Он бесцеремонно повернул Кшисю спиной к себе и принялся выдирать
остатки сплющенной "Глории" из хищных махров утреннего халатика. Выдиралось
с нитками, и было очевидно, что и с халатиком, как с мечтой о сарафане,
придется проститься.
- Цветочек? - проговорил Гамалей с безмерным удивлением. - Стоило с
базы тащить...
- Но вы же сами, - не выдержала Кшися, - вы же сами все время твердили,
что мы должны быть совершенно естественными, ну, как на Большой Земле. А
разве это естественно - все репа да капуста, все для кухни и ничего для
души. Разве мы такие? Да что я говорю, вы ведь со мной согласились... И все
не возражали... А ночью - вот. Оборвали и сунули под нос.
- Ну, это вы что-то фантазируете, - брезгливо отпарировал Гамалей,
мгновенно возвращаясь к своему давешнему раздраженному тону. - Никто ваш
кустик тронуть не мог - ни из наших, ни тем более Сэр Найджел или Васька
Бессловесный. Ежели желаете, сейчас все спустятся вниз - мы с Салтаном
Абдиковичем и спросим.
Кшися замотала головой и сделала попытку незаметно утереться распухшей
ладошкой. А действительно, кто мог? Ведь не сам Гамалей. И уж не Абоянцев.
Не Меткаф и не Йох.. И не Самвел. И не близнецы Наташа с Алексашей. А уж из
дамской половины и подавно ни у кого рука не поднялась бы.
И тем не менее. Вчера ее кто-то обрызгал во сне. Чуть-чуть, но на левой
руке были непросохшие капельки, а на правой - нет. И самое странное, что это
были капельки молока. А три дня назад кто-то подложил ей на столик
потерянную зажигалку. Платья ее оказываются иногда примятыми, словно их
кто-то перебирал в ее отсутствие. А может - все только кажется?

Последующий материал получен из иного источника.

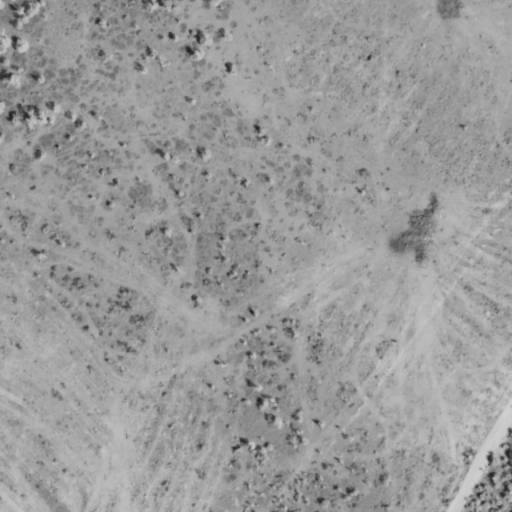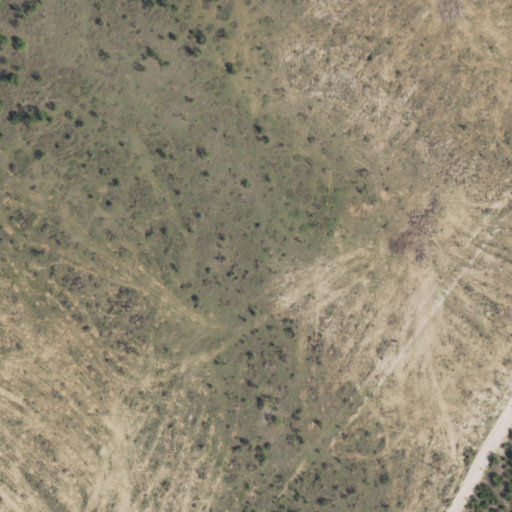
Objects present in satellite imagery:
road: (496, 486)
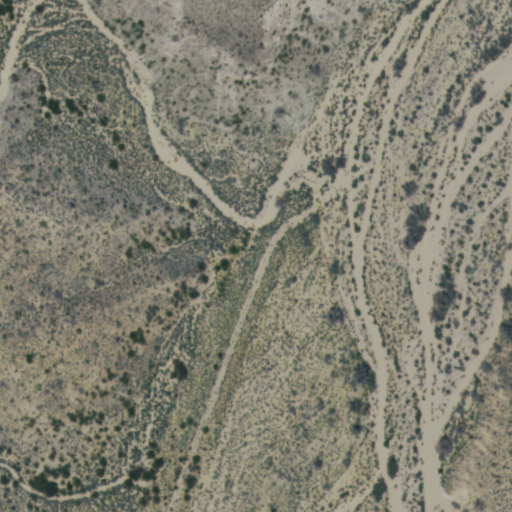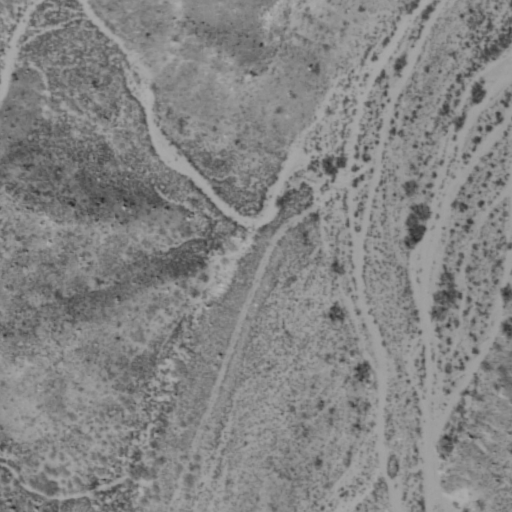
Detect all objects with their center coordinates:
road: (258, 235)
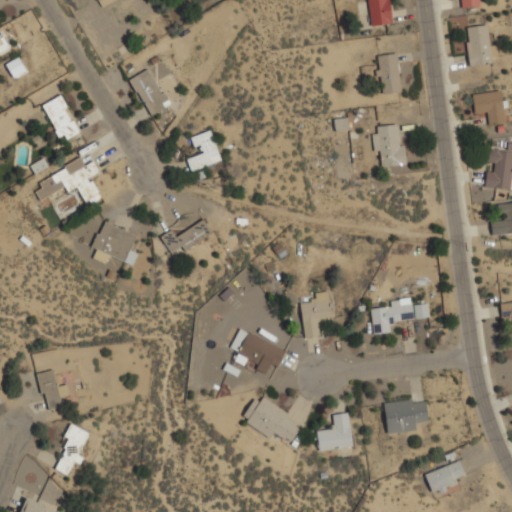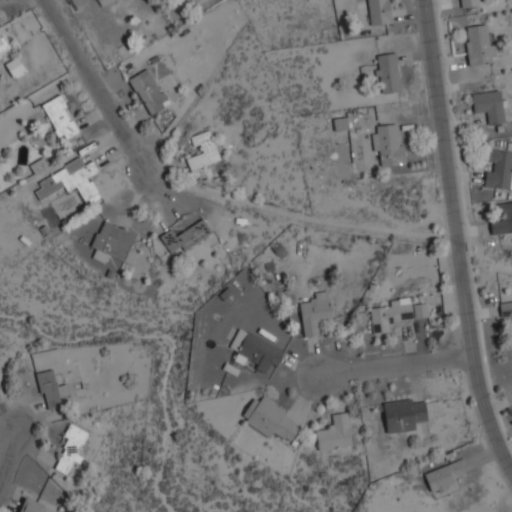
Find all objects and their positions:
building: (468, 2)
building: (468, 3)
building: (378, 11)
building: (380, 11)
building: (2, 44)
building: (478, 44)
building: (480, 44)
building: (2, 46)
building: (16, 65)
building: (15, 66)
building: (388, 72)
building: (389, 72)
road: (95, 86)
building: (149, 91)
building: (150, 91)
building: (489, 105)
building: (491, 105)
building: (60, 116)
building: (62, 117)
building: (340, 123)
building: (389, 143)
building: (388, 144)
building: (202, 150)
building: (204, 150)
building: (498, 167)
building: (499, 167)
building: (70, 180)
building: (71, 180)
building: (502, 219)
building: (503, 220)
building: (187, 235)
building: (185, 236)
road: (454, 240)
building: (115, 241)
building: (113, 243)
building: (506, 307)
building: (506, 308)
building: (420, 309)
building: (317, 311)
building: (314, 312)
building: (396, 313)
building: (390, 314)
building: (255, 350)
building: (257, 350)
road: (394, 364)
building: (0, 388)
building: (0, 388)
building: (51, 389)
building: (405, 413)
building: (403, 414)
building: (271, 418)
building: (271, 419)
building: (335, 432)
building: (336, 432)
building: (71, 447)
building: (71, 449)
road: (6, 453)
building: (446, 475)
building: (443, 476)
building: (33, 506)
building: (37, 506)
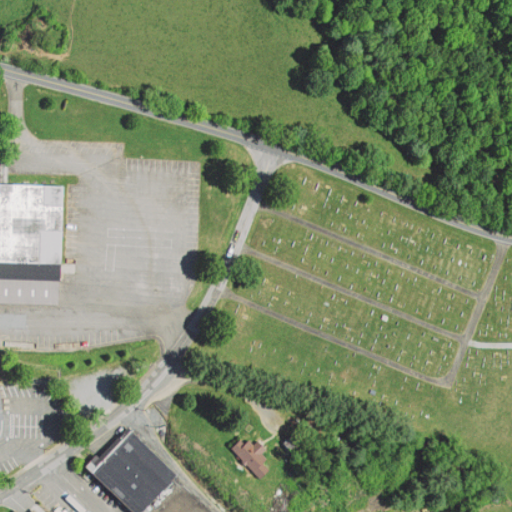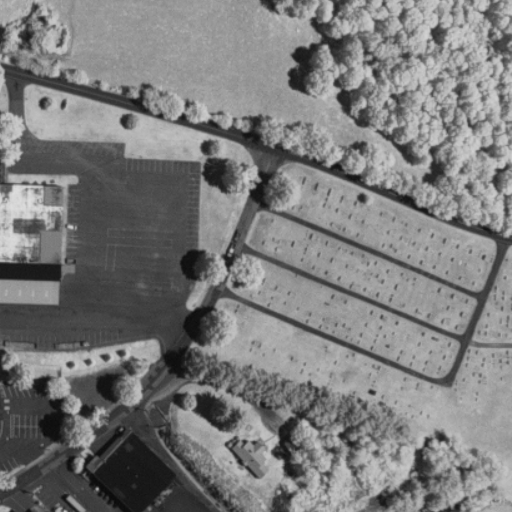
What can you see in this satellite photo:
road: (259, 141)
building: (33, 229)
building: (32, 232)
park: (366, 310)
road: (176, 352)
road: (402, 366)
building: (1, 408)
building: (0, 419)
building: (293, 440)
building: (250, 455)
building: (254, 455)
building: (127, 471)
building: (132, 472)
building: (173, 498)
building: (24, 511)
building: (28, 511)
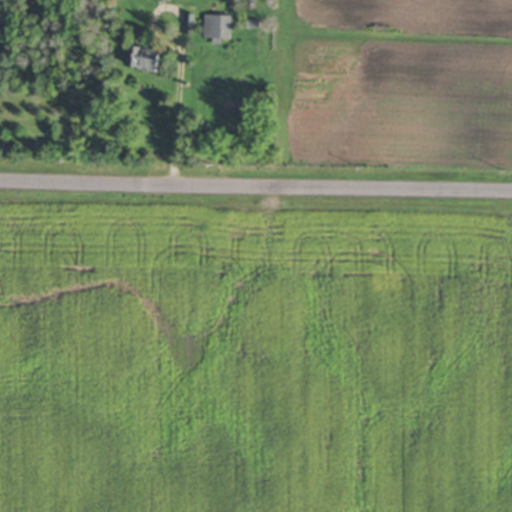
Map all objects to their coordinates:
building: (164, 0)
building: (247, 4)
building: (219, 27)
building: (144, 58)
road: (255, 184)
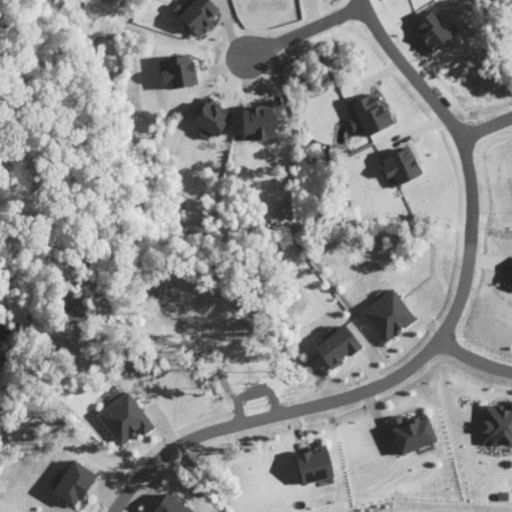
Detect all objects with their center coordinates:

Она скосила глаза и посмотрела на "теплично-огородный орден",
валяющийся на нижней ступеньке лестницы. Ну, да. Все, включая измочаленный
цветок, ей только показалось. И вообще, чтобы объяснить все эти
вышеупомянутые ЧП, ей следует признать себя повинной в злостном
сомнамбулизме.
- Пропустите меня, - сказала она смиренно. - Мне еще надо луку нащипать
к завтраку.
- Лучок с кваском! - возмущенно завопил сверху Алексаша. - Пошто такой
рацион, кормилица наша? Не сойти мне с этого места... ой, простите, Салтан
Абдикович, не заметили... Доброе утро!
Близнецы, юные и прекрасные, как Диоскуры, сыпались вниз по наружной
лестнице, в то время как Абоянцев поднимался.
- Может, кто-то из них? - вполголоса бросил Гамалей.
Кшися беспомощно подняла кверху розовые ладошки - больше, мол,
претензий не имею и иметь не буду. И вообще пропади я пропадом со всеми
моими "Глориями". Вам на вашу начальственную радость. И пошла-ка я в огород.
- Она у вас, я наблюдал, все последнее время в землице копается? -
словно прочитав ее мысли, неожиданно спросил Абоянцев. - Да? Так вот,
голубушка, отпуск вам на три дня. С сохранением содержания. Сядьте себе
тихонько на балконе и пошейте новый халатик. Вон у непосредственного
начальства простынку махровую изымите, а мало будет - я свою пришлю, у меня
в тон, каемочку там пристрочите, оборочку. Ну, одним словом, как вас там на
уроках труда учили. Только без Сэра Найджела, а ручками, голубушка, ручками.
В три дня управитесь?
- Не управлюсь, - мстительно проговорила Кшися. - У меня по труду
завсегда тройка была. Мне неделя надобна.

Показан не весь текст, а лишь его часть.